Nature can be breathtaking—but only when we’re shielded from its harshest realities. For most of human history, survival meant a constant struggle against hunger, infection, and injury. Science didn’t ruin a golden past—it lifted us out of it. Vaccines, clean water, safe food, and medical care have dramatically reduced childhood mortality and made life better for all of us.

Wanting the best for your kids is noble. But that means trusting the tools that actually protect them—not the influencers who sell fear disguised as empowerment.

Science isn’t anti-nature—it’s what makes nature survivable. Without it, we would still be living in a world where disease takes children in the blink of an eye, where survival isn’t guaranteed by anything other than luck. This is the world that Robert F. Kennedy Jr. and the Food Babe want us to return to—a world where we put our faith in unproven, dangerous myths. Science, for all its complexity, offers something those voices can’t: tested, transparent tools that actually save lives. It’s time we stopped letting pseudoscience wear the mask of motherly wisdom. Instead of MAHA jargon, we need clarity. Instead of cold facts, real stories.

Let’s be honest that government leadership hasn’t always earned the benefit of the doubt.
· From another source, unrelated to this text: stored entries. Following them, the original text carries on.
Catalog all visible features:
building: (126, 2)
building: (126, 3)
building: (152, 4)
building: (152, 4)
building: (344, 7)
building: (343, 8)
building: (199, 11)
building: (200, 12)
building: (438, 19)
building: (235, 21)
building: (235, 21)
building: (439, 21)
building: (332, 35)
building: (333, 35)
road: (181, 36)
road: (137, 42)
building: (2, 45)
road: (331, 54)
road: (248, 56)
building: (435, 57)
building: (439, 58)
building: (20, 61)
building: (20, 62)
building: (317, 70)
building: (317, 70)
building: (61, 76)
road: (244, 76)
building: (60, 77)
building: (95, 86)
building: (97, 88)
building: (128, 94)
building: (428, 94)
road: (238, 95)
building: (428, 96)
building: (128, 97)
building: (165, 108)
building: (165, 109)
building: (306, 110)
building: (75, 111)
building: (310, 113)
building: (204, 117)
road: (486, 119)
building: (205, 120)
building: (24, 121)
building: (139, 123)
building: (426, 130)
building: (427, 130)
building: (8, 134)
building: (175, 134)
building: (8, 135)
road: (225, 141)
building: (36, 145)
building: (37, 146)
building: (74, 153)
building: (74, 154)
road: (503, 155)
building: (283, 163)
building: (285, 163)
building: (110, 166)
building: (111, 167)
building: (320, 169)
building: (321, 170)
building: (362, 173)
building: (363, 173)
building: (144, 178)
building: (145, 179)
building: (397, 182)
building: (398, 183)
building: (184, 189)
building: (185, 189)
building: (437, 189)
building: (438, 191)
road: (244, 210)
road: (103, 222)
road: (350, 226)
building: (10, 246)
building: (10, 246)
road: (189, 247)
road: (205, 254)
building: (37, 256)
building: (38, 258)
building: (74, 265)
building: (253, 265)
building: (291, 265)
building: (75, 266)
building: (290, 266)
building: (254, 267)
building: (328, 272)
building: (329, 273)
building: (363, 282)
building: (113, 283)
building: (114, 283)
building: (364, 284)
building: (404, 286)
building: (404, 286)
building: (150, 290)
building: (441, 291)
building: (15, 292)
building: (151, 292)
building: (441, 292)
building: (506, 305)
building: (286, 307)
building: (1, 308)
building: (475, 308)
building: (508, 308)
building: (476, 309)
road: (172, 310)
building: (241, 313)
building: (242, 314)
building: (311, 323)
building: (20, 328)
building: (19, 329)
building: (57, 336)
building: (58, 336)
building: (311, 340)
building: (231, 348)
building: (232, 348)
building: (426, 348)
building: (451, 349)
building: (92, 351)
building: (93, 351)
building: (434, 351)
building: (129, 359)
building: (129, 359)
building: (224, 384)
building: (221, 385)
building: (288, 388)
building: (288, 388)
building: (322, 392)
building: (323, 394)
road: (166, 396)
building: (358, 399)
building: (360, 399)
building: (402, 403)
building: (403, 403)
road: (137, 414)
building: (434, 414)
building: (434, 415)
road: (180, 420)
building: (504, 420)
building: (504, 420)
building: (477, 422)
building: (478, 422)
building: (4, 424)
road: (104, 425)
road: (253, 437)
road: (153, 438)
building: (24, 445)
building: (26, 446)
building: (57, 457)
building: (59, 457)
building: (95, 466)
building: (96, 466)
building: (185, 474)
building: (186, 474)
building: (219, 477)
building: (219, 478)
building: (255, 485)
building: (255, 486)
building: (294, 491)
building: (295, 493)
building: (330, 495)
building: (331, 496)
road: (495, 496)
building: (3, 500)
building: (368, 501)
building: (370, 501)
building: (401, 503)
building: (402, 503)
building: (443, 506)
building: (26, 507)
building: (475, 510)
Regulatory inertia, political interference, and broken trust have created a vacuum that opportunists are all too happy to fill. That’s why scientists and communicators have to step up—not just with data, but with empathy. We have to start where MAHA moms are, not where we wish they were, not as scientists. Begin with shared values: “We all want healthy kids.” Then build the bridge: “Let’s use the tools that actually work.” When science speaks in plain language, listens before it lectures, and proves it’s on the side of families—not power—it becomes something worth trusting again.